Ini Kisahku
Anak kecil itu polos. Dia belum faham akan kehidupan. Dia belum mengerti apa
itu arti hidup. Begitulah masa dimana aku hanya merasa bahagia dengan segala
permainan bersama kawan-kawan. Sebagai anak kecil yang suka bermain, aku
bukanlah seorang yang hanya suka didalam rumah. Permainan diluar rumah bagiku
lebih menyenangkan apalagi bersama ke-tiga kawanku. Saat kecil, aku memiliki
kawan yang kemana-mana selalu bersama. Entah itu pulang sekolah, pulang mengaji
bahkan saat libur-pun selalu bermain bersama. Seiring waktu melampaui, kami pun
terpisah. Masing-masing mulai memahami tujuan hidupnya.
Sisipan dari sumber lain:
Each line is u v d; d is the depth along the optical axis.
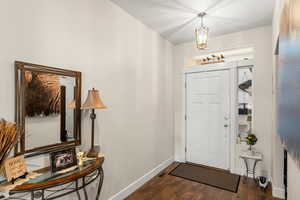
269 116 2.71
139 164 2.58
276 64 2.16
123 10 2.28
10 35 1.24
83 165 1.45
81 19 1.74
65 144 1.58
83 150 1.77
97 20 1.91
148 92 2.80
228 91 3.13
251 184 2.60
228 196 2.29
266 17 2.46
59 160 1.33
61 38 1.56
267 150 2.72
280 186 2.23
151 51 2.88
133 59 2.46
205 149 3.39
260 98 2.79
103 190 1.99
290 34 0.84
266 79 2.74
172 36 3.21
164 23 2.67
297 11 0.70
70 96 1.62
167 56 3.41
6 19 1.22
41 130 1.41
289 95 0.89
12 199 1.26
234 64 3.03
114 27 2.13
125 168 2.31
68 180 1.19
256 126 2.82
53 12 1.50
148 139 2.80
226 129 3.15
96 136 1.91
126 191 2.30
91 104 1.58
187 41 3.47
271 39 2.70
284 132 1.06
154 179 2.80
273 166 2.37
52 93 1.48
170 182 2.70
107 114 2.04
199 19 2.54
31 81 1.35
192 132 3.54
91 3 1.84
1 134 1.03
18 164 1.16
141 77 2.63
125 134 2.31
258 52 2.81
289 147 0.92
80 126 1.71
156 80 3.03
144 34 2.69
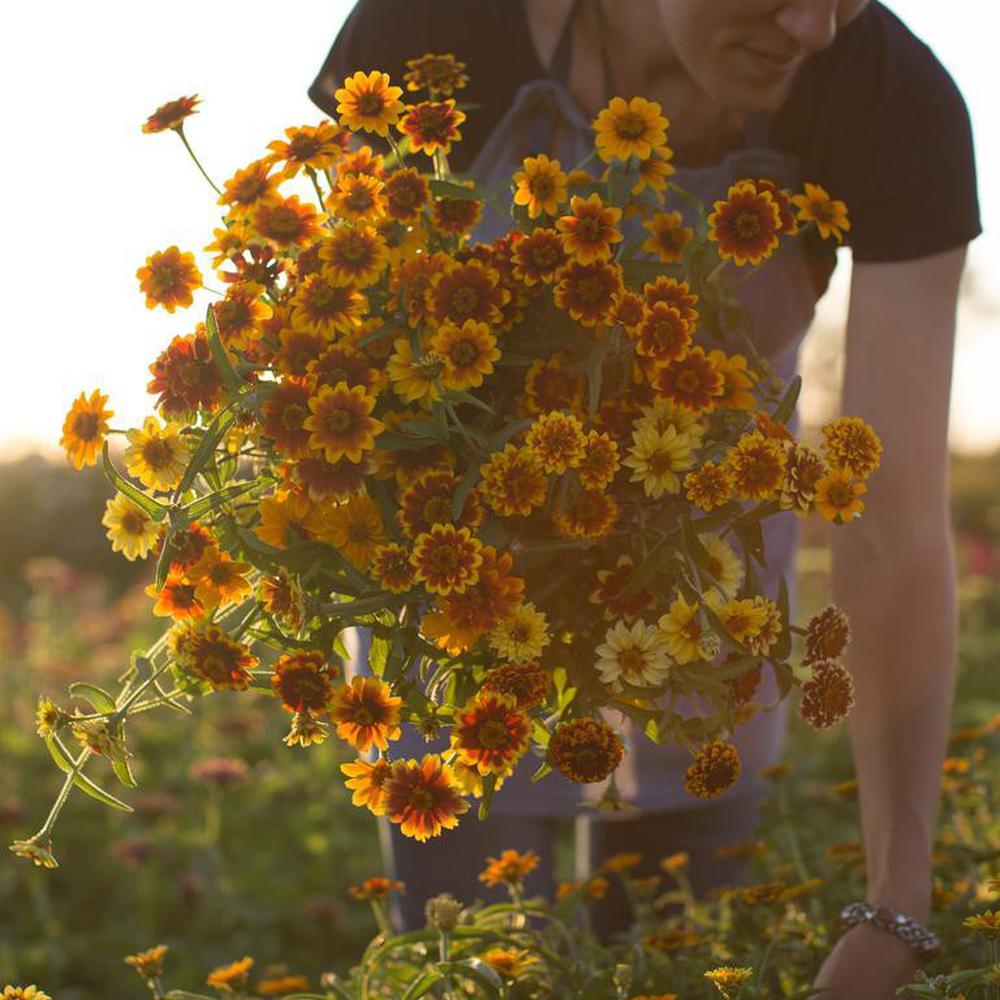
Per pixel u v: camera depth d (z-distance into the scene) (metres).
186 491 1.31
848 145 1.77
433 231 1.38
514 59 1.82
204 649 1.25
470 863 2.09
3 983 3.38
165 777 4.69
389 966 1.79
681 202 1.81
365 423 1.24
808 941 1.90
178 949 3.57
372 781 1.29
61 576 7.73
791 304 1.87
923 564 1.70
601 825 2.31
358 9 1.92
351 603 1.24
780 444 1.27
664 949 1.81
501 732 1.23
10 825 3.78
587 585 1.30
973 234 1.77
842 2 1.49
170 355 1.30
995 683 5.93
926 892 1.69
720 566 1.29
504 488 1.23
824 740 4.94
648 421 1.27
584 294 1.28
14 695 5.82
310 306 1.29
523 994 1.70
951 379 1.75
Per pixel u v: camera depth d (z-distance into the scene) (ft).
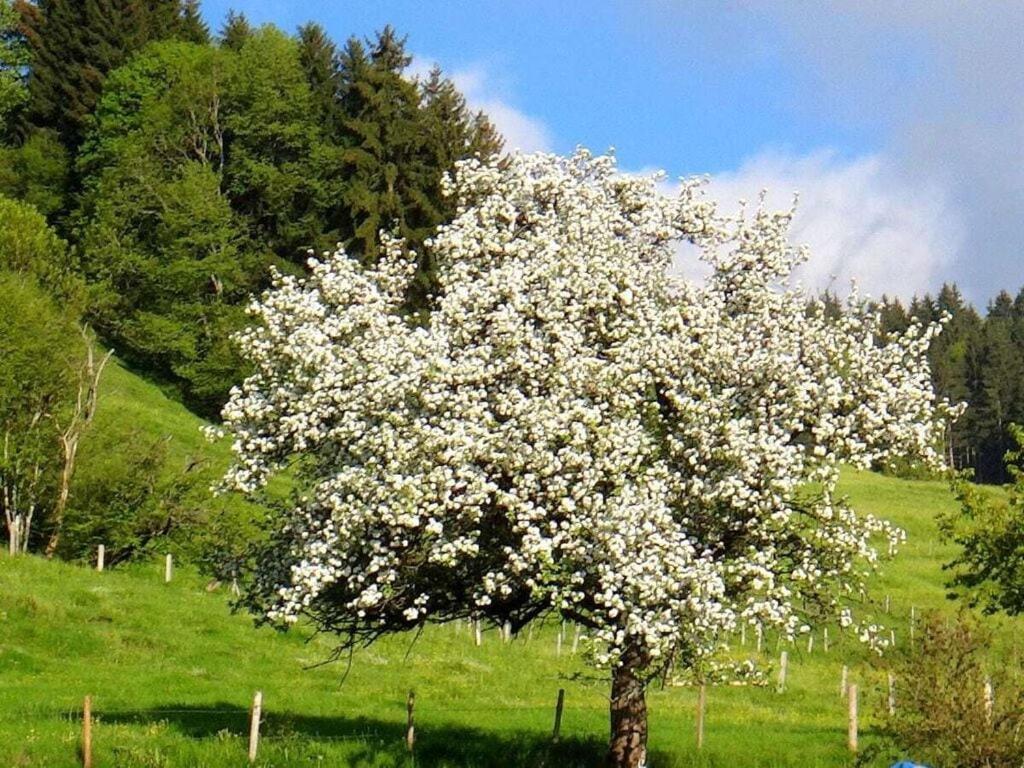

Saat kecil aku adalah seorang yang ”nritip”, keras kepala dan selalu ingin menang. Namun semua itu berubah saat aku mulai menginjak remaja. Saat itu kira-kira aku masih duduk di bangku kelas 4. Aku baru memahami akan pentingnya belajar. Memang benar, dari kecil aku sulit mau belajar dari kesadaran diri. Aku mulai faham, karena ketika itu aku merasa persaingan antar teman mulai ketat.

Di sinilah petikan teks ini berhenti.